I’m amazed they didn’t taser him for good measure, pour encourager les autres.

But why? What could have posessed them to do such a disgusting, antidemocratic thing? Why would a New Labour prime minister rip up the constitution (such as it still is) and begin arresting the opposition, for all the world like some nascent Mugabe?

It appears that Green was treated like a terrorist simply for doing his job and exposing government wrongdoing and incompetence in the public interest. Since when has that been an offence? Exposing government wrongdoing is what an opposition MP does. That’s why the communications of MP’s are privileged; so that political police pressure like this can’t be brought to bear on the people’s representatives when they are doing their duty.

Privileged communication is the bedrock of the parliamentary system Parliament is said to be jealous of its privileges and ready to fight to the death to protect them; an MP cannot be arrested while in the precincts of the House, for instance.

Why, then, did the parliamentary authorities, the sergeants-at-arms, allow the Metropolitan Police into Green’s parliamentary offices to leaf through privileged communications at will, unless they had political clearance at a very high level – say from a Home Secreteary or PM – to do so?

Labour ministers like that lying little ratfaced sycophant, immigration minister Phil Woolas, are all over the papers, radio and tv this morning, disclaiming any political motivation for this unprecedentedly shocking act. “Ooh no, wasn’t us guv, nothing to do with us. Dictatorial, authoritarian, Stalinesque? Oh no, we don’t accept that. Blame the Met and Ian Blair, he’s retiring, he’s a a handy scapegoat. Jacqui Smith? Who she?”

Bollocks. They can deny it till they’re blue in the face but I’m in no doubt that the order to arrest an opposition MP came right from our very own Rosa Klebb the Home Secretary Jacqui Smith, angry at having her own and her colleagues’ mendacity exposed.

Smith has shown herself quite happy to use the law to pursue her political priorities. Smith is perfectly prepared to use the power of the state against the individual for partisan purposes too, and freely admits it. Here she is speaking of manipulating the law and the police against the populace for purely partisan political ends:

I now want the Action Squad to co-ordinate a new drive against the hard core of ‘hard nut’ cases.

That car of theirs – is the tax up to date?
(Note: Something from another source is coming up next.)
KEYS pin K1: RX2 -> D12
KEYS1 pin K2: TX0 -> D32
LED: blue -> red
Is it insured? Let’s find out

And have they a TV licence for their plasma screen? As the advert says, “it’s all on the database.”
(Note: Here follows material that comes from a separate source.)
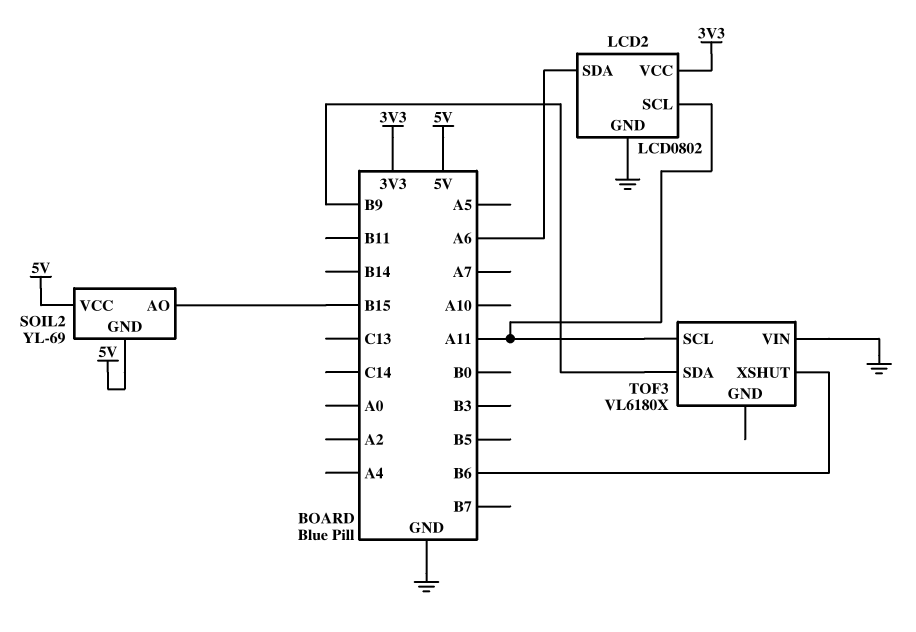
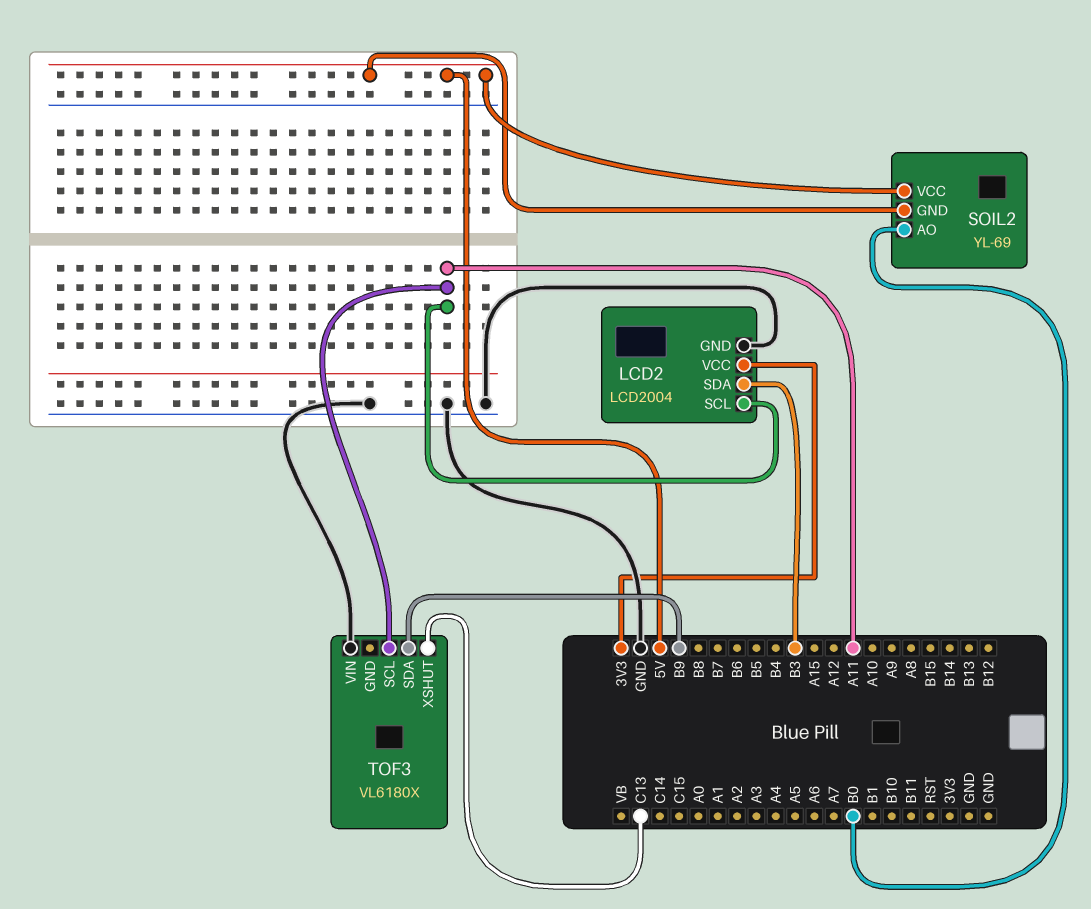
LCD2: LCD0802 -> LCD2004
LCD2 pin SDA: A6 -> B3
SOIL2 pin AO: B15 -> B0
TOF3 pin XSHUT: B6 -> C13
As for their council tax, it shouldn’t be difficult to see if that’s been paid

And what about benefit fraud? Can we run a check?
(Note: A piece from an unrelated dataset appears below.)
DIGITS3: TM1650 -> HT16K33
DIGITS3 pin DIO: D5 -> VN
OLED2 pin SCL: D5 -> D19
No stranger to dictatorship she; it comes as absolutely no surprise that Smith concentrated her political studies at Uni on East Germany.

Here she is on the BBC yet again, within the past 5 minutes, still asserting that no minister had anything to do with it and it was all David Normingtonof the Cabinet Office.

In a statement, the Metropolitan police said:

‘The investigation into the alleged leak of confidential government material followed the receipt by the MPS (Metropolitan Police Service) of a complaint from the Cabinet Office.’

Yes, from Normington the highest ranking Home Office civil servant, who of course didn’t even speak to the PM or Home Secretary about something so momentous as the arrest of an MP.

Oh, sure.

But the order for Green’s arrest has to have come from Gordon Brown, if not at his instigation, then at least with his entire approval. They can deny it till doomsday; the order for Green’s arrest came direct from New Labour, no matter how much they dissemble; not only that, it came direct from the Cabinet Office and therefore direct from no 10; and most of all it came direct from our unelected prime minister, Gordon Brown, unless, of course, the police are lying. And I wouldn’t put it past Mandelson to allege that either.